Les termes de la loi sont certainement très élastiques, car elle ne spécifie pas les moyens. Rigoureusement et logiquement on ne peut considérer comme exerçant l’art de guérir, que ceux qui font profession, c’est-à-dire, qui en tirent profit. Cependant on a vu des condamnations prononcées contre des individus s’occupant de ces soins par pur dévouement, sans aucun intérêt ostensible ou dissimulé. Le délit est donc surtout dans la prescription des remèdes. Toutefois le désintéressement notoire est généralement pris en considération comme circonstance atténuante.
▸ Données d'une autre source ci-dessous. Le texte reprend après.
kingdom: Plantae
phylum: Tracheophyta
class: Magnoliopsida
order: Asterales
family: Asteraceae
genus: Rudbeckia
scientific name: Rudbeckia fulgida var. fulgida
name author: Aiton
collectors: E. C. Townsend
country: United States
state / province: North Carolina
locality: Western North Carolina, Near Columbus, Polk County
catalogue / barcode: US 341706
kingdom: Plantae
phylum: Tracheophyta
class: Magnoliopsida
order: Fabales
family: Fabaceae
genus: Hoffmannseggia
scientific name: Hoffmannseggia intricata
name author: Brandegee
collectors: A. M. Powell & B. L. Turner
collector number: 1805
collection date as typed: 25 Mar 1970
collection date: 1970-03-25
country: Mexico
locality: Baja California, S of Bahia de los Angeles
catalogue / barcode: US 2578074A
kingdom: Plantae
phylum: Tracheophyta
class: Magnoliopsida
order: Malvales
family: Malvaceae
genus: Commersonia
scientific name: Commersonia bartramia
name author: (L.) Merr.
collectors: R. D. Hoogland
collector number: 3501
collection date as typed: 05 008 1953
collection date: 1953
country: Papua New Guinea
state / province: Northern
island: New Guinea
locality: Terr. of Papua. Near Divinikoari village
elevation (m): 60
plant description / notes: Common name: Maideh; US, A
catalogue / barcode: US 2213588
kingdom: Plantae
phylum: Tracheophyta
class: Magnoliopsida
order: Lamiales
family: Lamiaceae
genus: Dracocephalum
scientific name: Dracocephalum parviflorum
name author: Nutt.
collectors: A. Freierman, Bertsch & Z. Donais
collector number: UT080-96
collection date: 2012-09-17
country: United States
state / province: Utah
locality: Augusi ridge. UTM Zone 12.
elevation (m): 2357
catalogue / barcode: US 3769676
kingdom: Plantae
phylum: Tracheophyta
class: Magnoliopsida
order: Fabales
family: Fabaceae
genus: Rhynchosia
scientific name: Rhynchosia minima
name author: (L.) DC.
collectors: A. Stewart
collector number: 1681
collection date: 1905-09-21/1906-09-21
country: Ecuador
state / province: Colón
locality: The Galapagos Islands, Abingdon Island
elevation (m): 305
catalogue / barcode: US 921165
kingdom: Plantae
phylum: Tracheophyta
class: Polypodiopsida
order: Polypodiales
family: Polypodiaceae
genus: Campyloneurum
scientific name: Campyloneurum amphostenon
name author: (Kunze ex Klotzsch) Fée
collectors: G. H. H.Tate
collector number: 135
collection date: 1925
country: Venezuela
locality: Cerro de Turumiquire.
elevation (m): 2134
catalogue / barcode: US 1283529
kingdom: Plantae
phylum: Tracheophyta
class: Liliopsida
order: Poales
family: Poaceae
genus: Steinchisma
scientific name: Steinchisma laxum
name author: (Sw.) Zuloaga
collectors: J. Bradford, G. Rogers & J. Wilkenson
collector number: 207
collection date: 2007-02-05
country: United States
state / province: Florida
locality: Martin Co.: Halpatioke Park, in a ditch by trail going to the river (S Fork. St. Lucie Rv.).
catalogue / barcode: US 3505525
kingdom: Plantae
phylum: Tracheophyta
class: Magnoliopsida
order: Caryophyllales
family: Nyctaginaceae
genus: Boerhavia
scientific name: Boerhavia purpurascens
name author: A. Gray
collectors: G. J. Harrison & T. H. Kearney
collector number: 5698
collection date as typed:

Jusqu’à présent, on n’avait pas pensé qu’une guérison pût être opérée sans l’emploi de médicaments ; la loi n’a donc pas prévu le cas des traitements curatifs sans remèdes, et ce ne serait que par extension qu’on l’appliquerait aux magnétiseurs et aux médiums guérisseurs. La médecine officielle ne reconnaissant aucune efficacité au magnétisme et ses annexes, et encore moins à l’intervention des Esprits, on ne saurait légalement condamner pour exercice illégal de la médecine, les magnétiseurs et les médiums guérisseur qui ne prescrivent rien, ou rien autre que l’eau magnétisée, car alors ce serait reconnaître officiellement une vertu à l’agent magnétique, et le placer au rang des moyens curatifs ; ce serait comprendre le magnétisme et la médiumnité guérissante dans l’art de guérir, et donner un démenti à la faculté. Ce que l’on fait quelquefois en pareil cas, c’est de condamner pour délit d’escroquerie, et abus de confiance, comme faisant payer une chose sans valeur, celui qui en tire un profit direct ou détourné, ou même dissimulé sous le nom de rétribution facultative, voile auquel il ne faut pas toujours se fier.

L’appréciation du fait dépend entièrement de la manière d’envisager la chose en elle-même ; c’est souvent une question d’opinion personnelle, à moins qu’il n’y ait abus présumé, auquel cas la question bonne foi entre toujours en ligne de compte ; la justice alors apprécie les circonstances aggravantes ou atténuantes.

Il en est tout autrement pour celui dont le désintéressement est avéré et complet ; dès lors qu’il ne prescrit rien et ne reçoit rien, la loi ne peut l’atteindre, ou bien il faudrait y donner une extension que ne comportent ni l’esprit ni la lettre. Où il n’y a rien à gagner, on ne saurait voir du charlatanisme. Il n’y a aucun pouvoir au monde qui puisse s’opposer à l’exercice de la médiumnité ou magnétisation guérissante, dans la véritable acception du mot.

Cependant, dira-t-on, M. Jacob ne faisait rien payer, et il n’en a pas moins été interdit. Cela est vrai, mais il n’a été ni poursuivi, ni condamné pour le fait dont il s’agissait ; l’interdiction était une mesure de discipline militaire, à cause du trouble que pouvait causer au camp l’affluence des personnes qui s’y rendaient, et si depuis, il a excipé de cette interdiction, c’est que cela lui a convenu. S’il n’eût pas appartenu à l’armée, personne ne pouvait l’inquiéter. (Voyez, Revue de mars 1865, page 76 : Le Spiritisme et la Magistrature.)